Page excerpt Start Marker

The London Illustrated News and The Graphic sent artists to Egypt and Sudan, and their efforts provided readers with representations of the conflict that appealed to the Victorian imagination. The prints were reproduced in popular histories published immediately after the war and thus enjoyed a life beyond the limits of an ephemeral newspaper illustration. This picture of one of Muhammad Ahmad’s supporters was titled “Follower of the False Prophet.”
Gladstone chose the wrong man for the job when he bowed to political, public, and press pressure to send Major-General Charles Gordon. Reappointed governor general in 1884, and accompanied solely by one staff officer, Lieutenant-Colonel J.D.H. Stewart, Gordon left England for Sudan, reached Khartoum on February 18, 1884, and took command of the garrison of 7,500 Egyptian and Sudanese soldiers in the city of over thirty thousand inhabitants, of whom a large percentage were slaves. Despite his instructions, Gordon was not the kind of man merely to report on local conditions or organize a retreat, the latter of which would have been logistically complicated in any event and would have taken at least six months with the river transport available to him because the number of Egyptian soldiers spread around Sudan, along with their dependents, expatriates, and other vulnerable people, totalled about twenty thousand individuals. One person at the time who recognized the magnitude of the problem was Britain’s consul general to Egypt (and its de facto ruler), Sir Evelyn Baring. He thought the policy of withdrawal was the best one, but was “not sure if the extreme difficulty of carrying it out, or the consequences to which it must almost invariably lead” were “fully appreciated at home.”53 In looking back on the events of 1884–85 in his memoirs, Baring felt that it was a mistake to send a Briton rather than a local person to Khartoum, especially such a famous one, because public opinion might necessitate committing a relief expedition to save him even though the government wanted to turn its back on the province.54
For his part, the inconsistent and erratic Gordon decided shortly after arriving in Khartoum that the challenge posed by Muhammad Ahmad had to be met through military action. His conclusion, sent in a brusque telegram to his superiors eight days after his arrival in the Sudanese capital, declared that, “if Egypt is to be quiet, Mahdi must be smashed up.”55 Although he continued to change his opinions frequently in the weeks that followed, the Sudanese governor general may have been emboldened to take such a firm stand to some extent because he assumed that Britain would be forced to commit troops despite Gladstone’s unwillingness to do so. At the same time, Charles Gordon’s important friend, Garnet Wolseley, victor of Tel el Kebir, disagreed with Gladstone’s policy and thought that evacuating Sudan would be “the worst of ignorant, cowardly folly” and assumed that even an evacuation would require the help of British forces, although he probably believed that the British could launch a successful campaign that would result in the long-term occupation of the territory.56 General Gordon’s views ought not to have surprised anyone: before leaving England he had stated his opposition to abandoning Sudan, worrying that the revolt could inflame the entire Muslim world if it were not crushed. While favouring Sudanese independence, or at least a weaker Turco-Egyptian presence in the province, he believed a ruthless Mahdist dictatorship represented the wrong answer to the Sudanese question. Other officials, such as Baring, hoped the situation could be stabilized at least until the garrisons could be evacuated by employing someone else to govern the province in the interim. However, the only individual who seemed like a possible candidate in place of Gordon was a notorious and unsavoury anti-British slave dealer, Zobeir Pasha, and Sir Evelyn could not generate any enthusiasm for the man in London, so Gladstone ended up sending Charles Gordon to Khartoum.

Page excerpt End Marker

## Questions to answer
A) Answer these from the passage on Gordon's mission to Khartoum:
(i) On what date did Gordon reach Khartoum?
(ii) Which staff officer accompanied him?
(iii) Who was the only apparent candidate to govern the province in Gordon's place?
B) Write the next paragraph of the passage on Gordon's mission to Khartoum, picking up after its final sentence.

Data supplied Start Marker

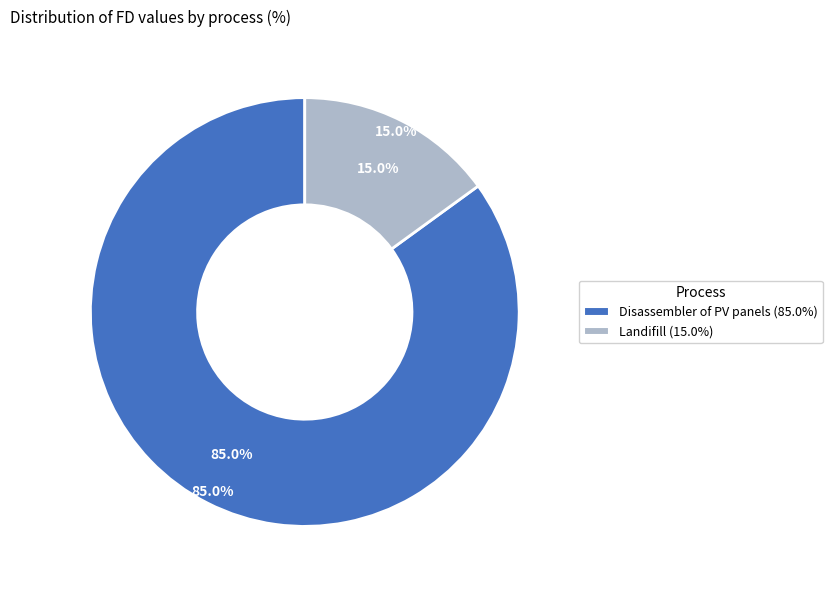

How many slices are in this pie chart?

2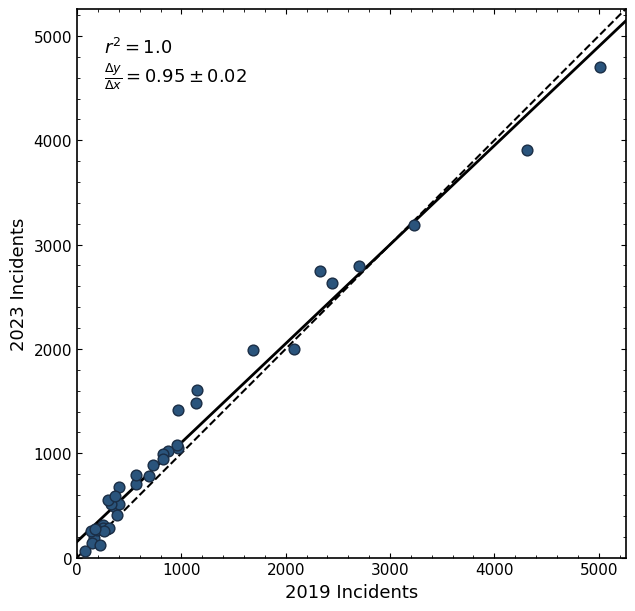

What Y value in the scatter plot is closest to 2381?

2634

Data supplied End Marker

## Answers given
A)
(i) February 18, 1884
(ii) Lieutenant-Colonel J.D.H. Stewart
(iii) Zobeir Pasha

B)
Despite wanting to turn his back on Sudan, Gladstone’s concern about the security of its Red Sea ports led him to land sailors and marines from Royal Navy warships in Suakin in February 1885, and then to dispatch soldiers to augment this force. The British next won battles over the Mahdists at El Teb and Tamai early in 1884 in an attempt to disperse the region’s hostile forces, although the long-term value of these victories was small. Looking ahead, Suakin also might serve as a point for evacuating Egyptian forces from Sudan, as the port was accessible via a caravan route from Berber on the Nile, and such an initiative might obviate the need to dispatch British troops to Khartoum. Yet while the rebellion’s leaders suffered defeat in northeastern Sudan, Muhammad Ahmad’s armies won victories over Egyptian troops in other encounters in 1884, cut the telegraph line to Khartoum, and began their famous siege of the Sudanese capital in March of that year. As the months passed, they increased their pressure on the city as various tribes joined the revolt, eventually swelling insurgent numbers around the capital into the tens of thousands. Then, late in May, the rebels captured Berber, which likely would make an evacuation northwards from Khartoum impossible after that date without the intervention of the British army.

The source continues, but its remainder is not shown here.